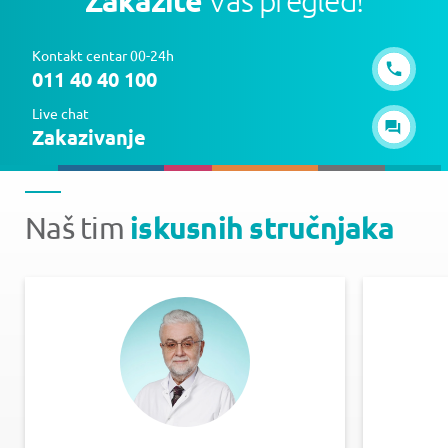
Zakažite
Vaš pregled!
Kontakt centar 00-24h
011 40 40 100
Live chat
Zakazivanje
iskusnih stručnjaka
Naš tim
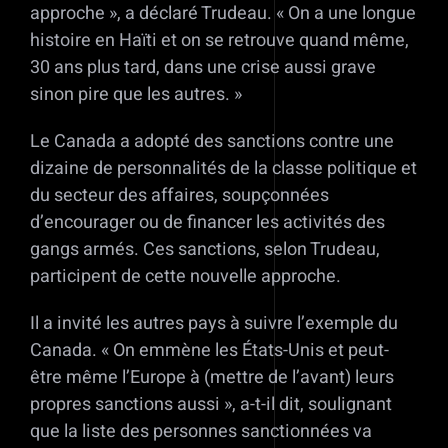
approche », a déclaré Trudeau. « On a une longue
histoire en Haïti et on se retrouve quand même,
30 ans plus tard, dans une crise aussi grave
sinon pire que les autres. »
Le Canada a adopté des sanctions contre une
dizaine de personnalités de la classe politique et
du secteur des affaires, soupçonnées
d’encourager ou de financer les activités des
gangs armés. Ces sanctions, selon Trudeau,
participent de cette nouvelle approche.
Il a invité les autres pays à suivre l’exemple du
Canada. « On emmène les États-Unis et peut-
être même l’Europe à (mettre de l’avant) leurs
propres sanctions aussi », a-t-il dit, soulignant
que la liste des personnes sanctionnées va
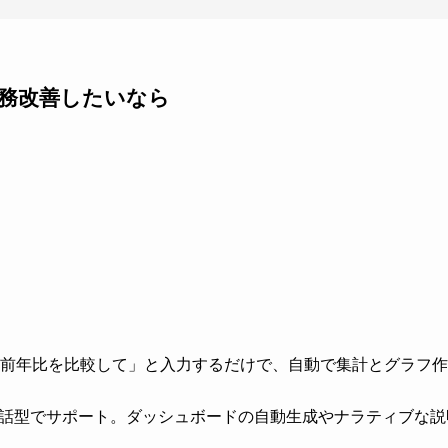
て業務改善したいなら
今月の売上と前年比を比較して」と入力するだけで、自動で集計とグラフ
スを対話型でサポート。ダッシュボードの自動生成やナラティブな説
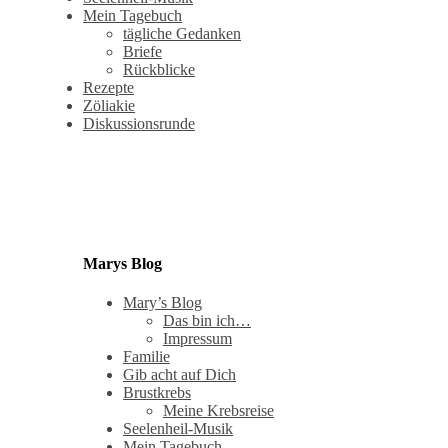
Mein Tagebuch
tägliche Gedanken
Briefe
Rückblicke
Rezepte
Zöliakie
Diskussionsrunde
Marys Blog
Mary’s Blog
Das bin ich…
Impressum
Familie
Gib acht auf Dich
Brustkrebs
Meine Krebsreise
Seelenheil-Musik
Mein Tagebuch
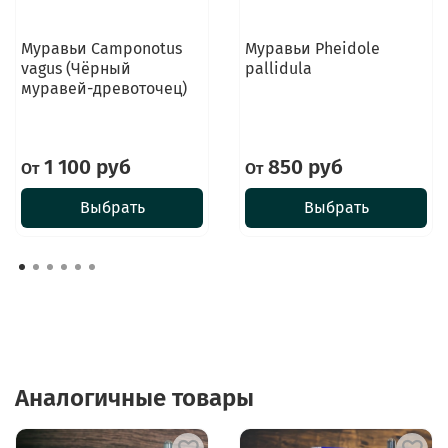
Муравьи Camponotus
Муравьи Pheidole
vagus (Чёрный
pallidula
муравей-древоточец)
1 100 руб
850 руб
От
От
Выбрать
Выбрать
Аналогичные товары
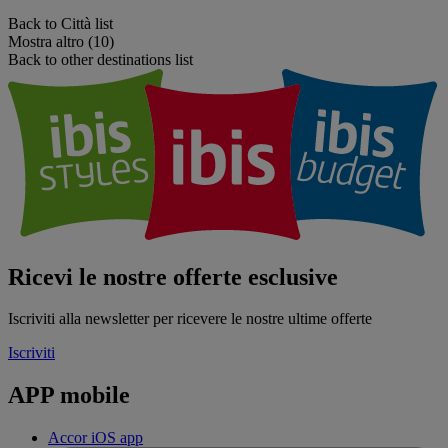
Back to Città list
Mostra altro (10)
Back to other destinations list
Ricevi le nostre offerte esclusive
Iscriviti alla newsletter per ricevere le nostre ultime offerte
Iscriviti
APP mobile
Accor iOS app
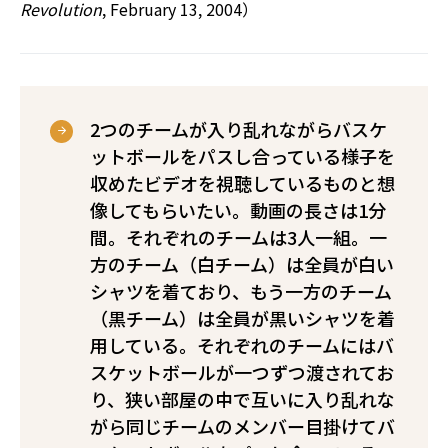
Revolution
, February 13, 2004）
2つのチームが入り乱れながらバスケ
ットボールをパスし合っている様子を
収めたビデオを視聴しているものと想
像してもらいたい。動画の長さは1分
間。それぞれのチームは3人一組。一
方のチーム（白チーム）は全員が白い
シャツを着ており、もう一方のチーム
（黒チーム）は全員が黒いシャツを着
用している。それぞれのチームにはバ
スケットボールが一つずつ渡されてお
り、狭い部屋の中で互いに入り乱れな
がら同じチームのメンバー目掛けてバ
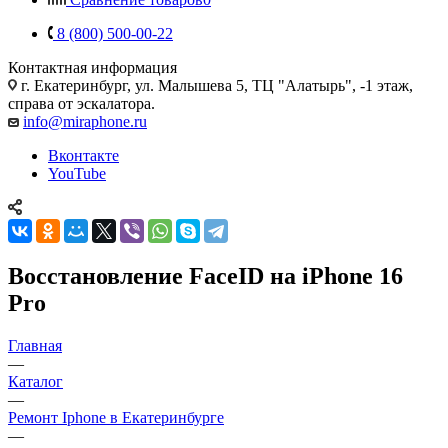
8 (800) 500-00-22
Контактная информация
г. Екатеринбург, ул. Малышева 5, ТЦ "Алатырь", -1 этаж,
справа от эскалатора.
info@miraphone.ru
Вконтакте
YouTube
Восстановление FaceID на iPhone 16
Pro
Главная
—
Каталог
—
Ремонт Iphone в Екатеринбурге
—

....

§ ASSIGNMENT: Without including any picture, set down every line above exactly as it stands.

§ RESULT OF THIS TASK:
Zakažite
Vaš pregled!
Kontakt centar 00-24h
011 40 40 100
Live chat
Zakazivanje
iskusnih stručnjaka
Naš tim
approche », a déclaré Trudeau. « On a une longue
histoire en Haïti et on se retrouve quand même,
30 ans plus tard, dans une crise aussi grave
sinon pire que les autres. »
Le Canada a adopté des sanctions contre une
dizaine de personnalités de la classe politique et
du secteur des affaires, soupçonnées
d’encourager ou de financer les activités des
gangs armés. Ces sanctions, selon Trudeau,
participent de cette nouvelle approche.
Il a invité les autres pays à suivre l’exemple du
Canada. « On emmène les États-Unis et peut-
être même l’Europe à (mettre de l’avant) leurs
propres sanctions aussi », a-t-il dit, soulignant
que la liste des personnes sanctionnées va
て業務改善したいなら
今月の売上と前年比を比較して」と入力するだけで、自動で集計とグラフ
スを対話型でサポート。ダッシュボードの自動生成やナラティブな説
Mein Tagebuch
tägliche Gedanken
Briefe
Rückblicke
Rezepte
Zöliakie
Diskussionsrunde
Marys Blog
Mary’s Blog
Das bin ich…
Impressum
Familie
Gib acht auf Dich
Brustkrebs
Meine Krebsreise
Seelenheil-Musik
Mein Tagebuch
Муравьи Camponotus
Муравьи Pheidole
vagus (Чёрный
pallidula
муравей-древоточец)
1 100 руб
850 руб
От
От
Выбрать
Выбрать
Аналогичные товары
Back to Città list
Mostra altro (10)
Back to other destinations list
Ricevi le nostre offerte esclusive
Iscriviti alla newsletter per ricevere le nostre ultime offerte
Iscriviti
APP mobile
Accor iOS app
Revolution
, February 13, 2004）
2つのチームが入り乱れながらバスケ
ットボールをパスし合っている様子を
収めたビデオを視聴しているものと想
像してもらいたい。動画の長さは1分
間。それぞれのチームは3人一組。一
方のチーム（白チーム）は全員が白い
シャツを着ており、もう一方のチーム
（黒チーム）は全員が黒いシャツを着
用している。それぞれのチームにはバ
スケットボールが一つずつ渡されてお
り、狭い部屋の中で互いに入り乱れな
がら同じチームのメンバー目掛けてバ
8 (800) 500-00-22
Контактная информация
г. Екатеринбург, ул. Малышева 5, ТЦ "Алатырь", -1 этаж,
справа от эскалатора.
info@miraphone.ru
Вконтакте
YouTube
Восстановление FaceID на iPhone 16
Pro
Главная
—
Каталог
—
Ремонт Iphone в Екатеринбурге
—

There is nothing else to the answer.